Point tracking data:
┌────────
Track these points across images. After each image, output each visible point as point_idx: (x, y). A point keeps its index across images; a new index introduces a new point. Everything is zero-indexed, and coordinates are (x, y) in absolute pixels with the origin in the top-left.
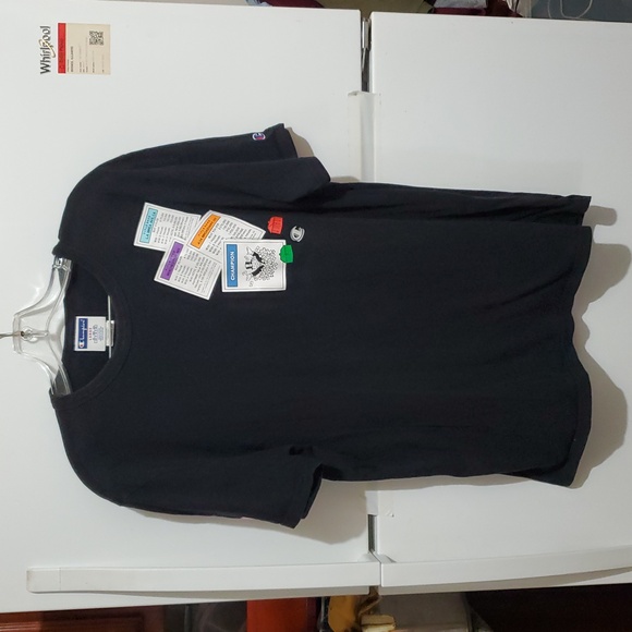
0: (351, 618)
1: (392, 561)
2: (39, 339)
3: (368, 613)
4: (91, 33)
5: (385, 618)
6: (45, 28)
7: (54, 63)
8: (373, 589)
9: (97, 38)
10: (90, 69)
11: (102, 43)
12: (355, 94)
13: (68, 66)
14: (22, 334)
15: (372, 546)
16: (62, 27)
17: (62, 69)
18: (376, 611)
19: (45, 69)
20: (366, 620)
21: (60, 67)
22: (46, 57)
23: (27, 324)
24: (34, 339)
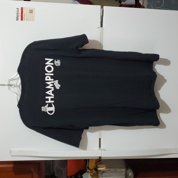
0: (95, 165)
1: (105, 150)
2: (15, 87)
3: (99, 164)
4: (30, 10)
5: (103, 165)
6: (17, 9)
7: (20, 18)
8: (100, 157)
9: (31, 12)
10: (29, 20)
11: (32, 13)
12: (99, 28)
13: (23, 19)
14: (10, 85)
15: (100, 146)
16: (22, 8)
17: (22, 19)
18: (101, 164)
19: (17, 19)
20: (98, 166)
21: (21, 19)
22: (18, 16)
23: (12, 83)
24: (13, 86)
└────────
Every line above should be returned exactly; the pictures stay out.

Track these points across images. After each image, output each visible point as point_idx: (x, y). A point keeps its index across images; a new index introduces a new point. Everything is zero-indexed, and coordinates are (x, y) in absolute pixels with the origin in the top-left.
0: (351, 618)
1: (392, 561)
2: (39, 339)
3: (368, 613)
4: (91, 33)
5: (385, 618)
6: (45, 28)
7: (54, 63)
8: (373, 589)
9: (97, 38)
10: (90, 69)
11: (102, 43)
12: (355, 94)
13: (68, 66)
14: (22, 334)
15: (372, 546)
16: (62, 27)
17: (62, 69)
18: (376, 611)
19: (45, 69)
20: (366, 620)
21: (60, 67)
22: (46, 57)
23: (27, 324)
24: (34, 339)
0: (95, 165)
1: (105, 150)
2: (15, 87)
3: (99, 164)
4: (30, 10)
5: (103, 165)
6: (17, 9)
7: (20, 18)
8: (100, 157)
9: (31, 12)
10: (29, 20)
11: (32, 13)
12: (99, 28)
13: (23, 19)
14: (10, 85)
15: (100, 146)
16: (22, 8)
17: (22, 19)
18: (101, 164)
19: (17, 19)
20: (98, 166)
21: (21, 19)
22: (18, 16)
23: (12, 83)
24: (13, 86)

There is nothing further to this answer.